Set exercise 1 | Rewrite every line of the records below as a Markdown table with the columns Row and Record line, numbering each row. Omit blank lines and include no pictures in the answer.
Set exercise 2 | Extend the forum thread about the first 29-gallon community tank, starting from the point at which it currently stops.

Text extract |
# First community tank - 29 gallon



## Rimbaum (May 22, 2014)

I just set up a used 29 gallon tank last night and let the sand settle, and acclimated my betta, Ahti, to the tank this morning. He's currently swimming around the entire tank and investigating.

This is my first community tank, and as soon as I get some live plants in, it'll be my first planted tank, too. (other than the marimo I had in Ahti's old tank, which I later removed when they weren't getting enough light)

I'm planning to put 4 otos, 4 peppered corys, and about 6 harlequin rasboras in along with Ahti. I've just shifted his decorations and his old filter cartridge in to help kickstart the cycle, and I had some start zyme that helped tremendously in getting his old tank cycled. Well, cycled as much as a 1.5 gallon can be 

Ahti's in there right now, and I'm thinking of getting about half of the harlequins while we're out shopping today to get a bit more life in the tank without stressing out the BB too much.

There's plastic plants in there right now, but I'm hoping to eventually replace most or all of them with live plants. I tested them, and they're all rubbery, not hard plastic, so I figured they're safe for the time being.

I also want to get rid of the small plastic pile of rocks decoration that was in his old tank, which I only put in there right now because it's got a lot of algae and diatom growth on it and I want that to spread for the otos before I add them in. To replace it, I'd love to get some mopani to really add some pop, because I saw it in person at the local Pet Supplies Plus in their tanks and just wow, it looks stunning. Way better than in pictures.

I don't have a test kit, and my parents are totally unwilling to buy me one, so I'm going to have to just be fairly conservative and cautious with adding fish. I'm hoping that having old filter media will make it easier to get going and not lose too many (if any) fish.

I'll update later today with pictures!


----------



## Islandgaliam (Jan 27, 2014)

Congrats on your new tank 

just a word or caution; I would double check on the rasboras with the betta. I am not sure they can be in the same tank, but I could be wrong too.


----------



## tankman12 (Nov 13, 2012)

I would increase the harlequins and the cories. Harlequins and bettas usually get along fine.
_Posted via Mobile Device_


----------



## Rimbaum (May 22, 2014)

tankman12 said:


> I would increase the harlequins and the cories. Harlequins and bettas usually get along fine.
> _Posted via Mobile Device_


I'd love to add more corys and harlequins, but I have a Tetra Whisper 30 filter, and until I can get enough plants in, I don't want to stress the filter by adding more of either. Ideally, I'd like 6 peppered corys and maybe 8 harlequin rasboras.


----------



## tankman12 (Nov 13, 2012)

In a 29, you could easily do 12-15 harlequins and 8-10 cories.

You have it with live plants, right?
_Posted via Mobile Device_


----------



## Rimbaum (May 22, 2014)

tankman12 said:


> In a 29, you could easily do 12-15 harlequins and 8-10 cories.
> 
> You have it with live plants, right?

Available records |
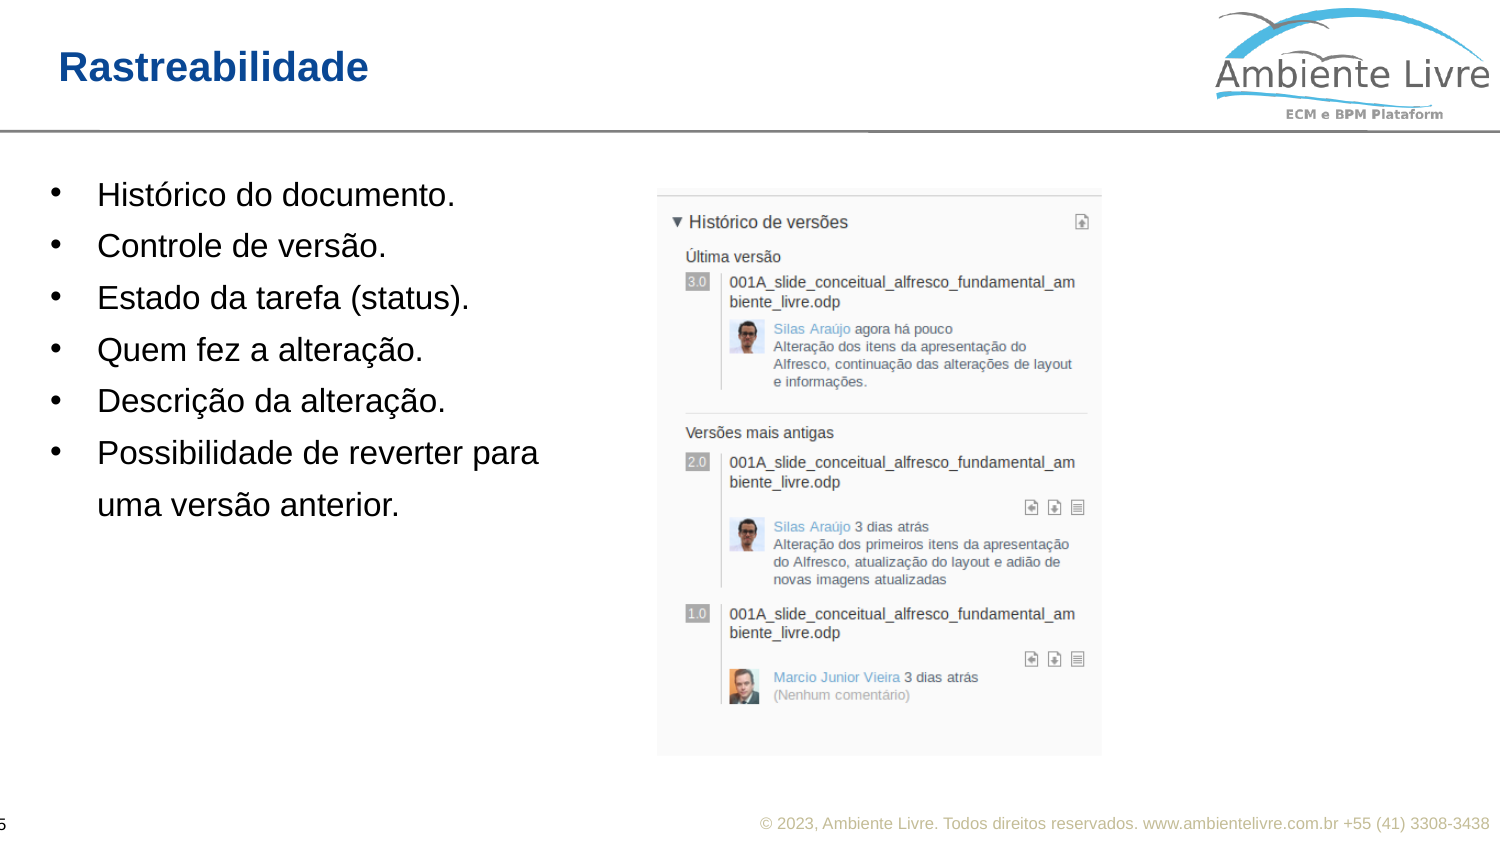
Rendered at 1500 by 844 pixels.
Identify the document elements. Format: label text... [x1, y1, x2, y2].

text_box Histórico do documento. Controle de versão. Estado da tarefa (status). Quem fez a alteração. Descrição da alteração. Possibilidade de reverter para uma versão anterior. [35, 165, 1386, 531]
picture [1215, 8, 1489, 119]
picture [649, 188, 1111, 756]
title Rastreabilidade [43, 8, 1127, 129]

Expected answer 1 |
| Row | Record line |
|---|---|
| 1 | Rendered at 1500 by 844 pixels. |
| 2 | Identify the document elements. Format: label text... [x1, y1, x2, y2]. |
| 3 | text_box Histórico do documento. Controle de versão. Estado da tarefa (status). Quem fez a alteração. Descrição da alteração. Possibilidade de reverter para uma versão anterior. [35, 165, 1386, 531] |
| 4 | picture [1215, 8, 1489, 119] |
| 5 | picture [649, 188, 1111, 756] |
| 6 | title Rastreabilidade [43, 8, 1127, 129] |

Expected answer 2 |
> _Posted via Mobile Device_


I don't have any live plants at all just yet. I want to get plenty, but it's going to take some time. My parents are extremely reluctant to keep purchasing things to put in the tank that aren't fish, since the used tank came with a tiny handful of decorations and they think that large open areas are more ideal for all fish because it gives them swimming room.


----------



## Rimbaum (May 22, 2014)

Sadly, Meijer isn't carrying the harlequin rasboras anymore. I went to get the peppered corys, and my parents saw the $6 price tag and said not today :/ but they still wanted me to take fish home, so I racked my brain for something that generally gets along, and I walked away with two zebra danios. I'm definitely getting more, because they're fun little fish, and I know they're a shoaling species. Hopefully we'll get some more soon.

Ahti chased them around a little, but when they were too fast for him, he kind of gave up. They went to check him out, and he flared at them to scare them away. It worked.

I'm hoping they'll turn out to get along really well, and this won't be a purchase we regret.


----------



## Rimbaum (May 22, 2014)

I have a picture of the new tank! If you've seen any pictures from Ahti's old tank, you should recognize some of the decorations. It's still a bit cloudy from the Start Zyme, but I expected that to happen. It cleared up in a couple of days last time I used it on Ahti's tank, and I'm positive it'll keep happening as I add more fish and increase the bioload.


----------



## Rimbaum (May 22, 2014)

My parent's cat Jake has just discovered the danios. He had the widest eyes and tried to reach up and catch one. He loved to watch Ahti in his smaller tank, but I was always so afraid he'd knock the little 1.5 gallon over. He certainly budged it several times. But a 29 gallon? Nah. I'm mostly afraid of him getting the courage to jump on the lid.

But it was so funny to see him fish-watch the larger tank. Especially the fast-moving danios.


----------



## Rimbaum (May 22, 2014)

Set up Ahti's old tank as a marimo tank! If things go sour with Ahti in the community tank, all I have to do is add back the heater and a new filter cartridge in this tank to make it ready for Ahti again.

I'm super pleased with the look. It's very zen-like.


----------



## Islandgaliam (Jan 27, 2014)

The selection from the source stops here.